As Iraq Oil Report reported last Thursday, the Oil Ministry is taking an end around to stop companies who signed controversial deals with the Kurdistan Regional Government from moving forward with the deals.
Iraq warned South Korea it could suspend crude oil exports if a South Korean consortium led by a state-run company proceeds with an oil exploration project in a Kurdish-controlled region, Reuters reports, citing a Yonhap news report.
AFP reports the Korea National Oil Company will not ditch the exploration deal it reached with the Kurds.
An editorial in Korea Times chastises the Korean consortium for ignoring Baghdad and signing the deal.
The price of oil is staying high because of the ongoing attacks of Turkey on northern Iraq, Reuters reports. It’s likely not going to have any real impact outside of geopolitical tensions, however. The Kurdish separatists, which Turkey says it is after, have threatened to target the northern Iraq pipeline sending oil from Kirkuk to Turkey, but that’s unlikely.
What could affect Iraq’s oil production? Continued attacks by insurgents, which until recent fortifications were made, kept the Kirkuk pipeline largely offline since 2003.
A suicide bomber was prevented Tuesday from entering a housing complex of the North Oil Company, Hamid Ahmed reports for The Associated Press.
ExxonMobil was awarded a 730,000 barrel contract for Kirkuk crude, Hassan Hafidh reports for Dow Jones Newswires. It’s the 12th such sale this year, thanks to the improvements in the line.
Because of the inconsistent nature of supplies north, however, Iraq in January will start selling three month, 300,000 barrels per day contracts.

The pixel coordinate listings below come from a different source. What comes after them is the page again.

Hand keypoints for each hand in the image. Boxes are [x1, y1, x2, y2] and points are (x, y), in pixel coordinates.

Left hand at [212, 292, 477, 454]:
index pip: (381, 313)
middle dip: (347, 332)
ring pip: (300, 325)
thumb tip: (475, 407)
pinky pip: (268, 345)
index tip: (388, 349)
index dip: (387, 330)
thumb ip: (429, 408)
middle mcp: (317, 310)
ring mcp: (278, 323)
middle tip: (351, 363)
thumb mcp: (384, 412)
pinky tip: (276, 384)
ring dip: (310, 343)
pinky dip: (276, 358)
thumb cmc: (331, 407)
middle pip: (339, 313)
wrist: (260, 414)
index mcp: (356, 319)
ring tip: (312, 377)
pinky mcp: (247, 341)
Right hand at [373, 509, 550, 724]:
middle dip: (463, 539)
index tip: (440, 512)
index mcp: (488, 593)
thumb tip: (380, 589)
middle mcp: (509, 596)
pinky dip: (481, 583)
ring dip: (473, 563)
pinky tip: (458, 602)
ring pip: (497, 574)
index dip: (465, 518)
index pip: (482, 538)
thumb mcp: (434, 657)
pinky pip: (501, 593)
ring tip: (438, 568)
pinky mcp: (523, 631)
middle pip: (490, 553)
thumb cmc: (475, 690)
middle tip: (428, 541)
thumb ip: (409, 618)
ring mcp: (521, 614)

Those displaced in the north from the Turkish bombings must find alternative livelihoods according to the U.N.’s humanitarian office.
Top Ten Myths about Iraq 2007, a good year-end recap by University of Michigan Middle East expert Juan Cole, from his website Informed Comment.

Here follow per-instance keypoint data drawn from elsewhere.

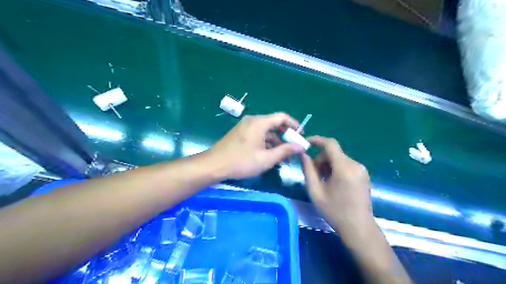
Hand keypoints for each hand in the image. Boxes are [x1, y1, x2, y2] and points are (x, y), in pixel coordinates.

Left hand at [208, 113, 303, 179]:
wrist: (214, 165)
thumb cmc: (241, 162)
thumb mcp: (266, 159)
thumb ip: (284, 151)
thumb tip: (300, 147)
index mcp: (259, 123)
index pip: (282, 117)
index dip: (294, 124)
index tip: (301, 135)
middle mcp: (253, 120)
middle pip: (274, 123)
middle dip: (286, 135)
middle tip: (294, 147)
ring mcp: (245, 126)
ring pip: (266, 130)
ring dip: (276, 140)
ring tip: (284, 155)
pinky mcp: (241, 133)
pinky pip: (258, 134)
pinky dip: (266, 142)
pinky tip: (270, 154)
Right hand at [300, 137, 369, 233]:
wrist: (358, 227)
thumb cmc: (334, 211)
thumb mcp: (315, 191)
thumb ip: (308, 170)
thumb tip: (303, 154)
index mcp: (344, 168)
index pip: (330, 144)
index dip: (317, 140)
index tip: (306, 143)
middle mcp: (355, 164)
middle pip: (333, 152)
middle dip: (321, 159)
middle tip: (314, 175)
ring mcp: (361, 169)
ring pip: (339, 158)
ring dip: (328, 165)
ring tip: (323, 181)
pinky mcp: (363, 174)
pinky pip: (346, 164)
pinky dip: (336, 168)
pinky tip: (333, 183)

Refugees from war-torn Iraq face difficult wait as President Bush is pressed to allow more in, Jessie Mangalimanand Mike Swift report for The Mercury News.
The success of the “surge” is an illusion, Conn Hallinan writes in Foreign Policy In Focus.
The controversial move of the U.S. military to back Sunni “Awakening” forces has created another wedge between Sunni and Shia political groups, Ali al-Fadhily and Dahr Jamail report for Inter Press Service.
The many regional and sectarian leaders in Iraq now wield a power over ordinary citizens that the new national institutions cannot, and may not want to temper. Iraq may fall into a second violent civil war. Or it may become an imperial protectorate with a privileged military and sharp class divisions, Charles Tripp writes in Le Monde diplomatique.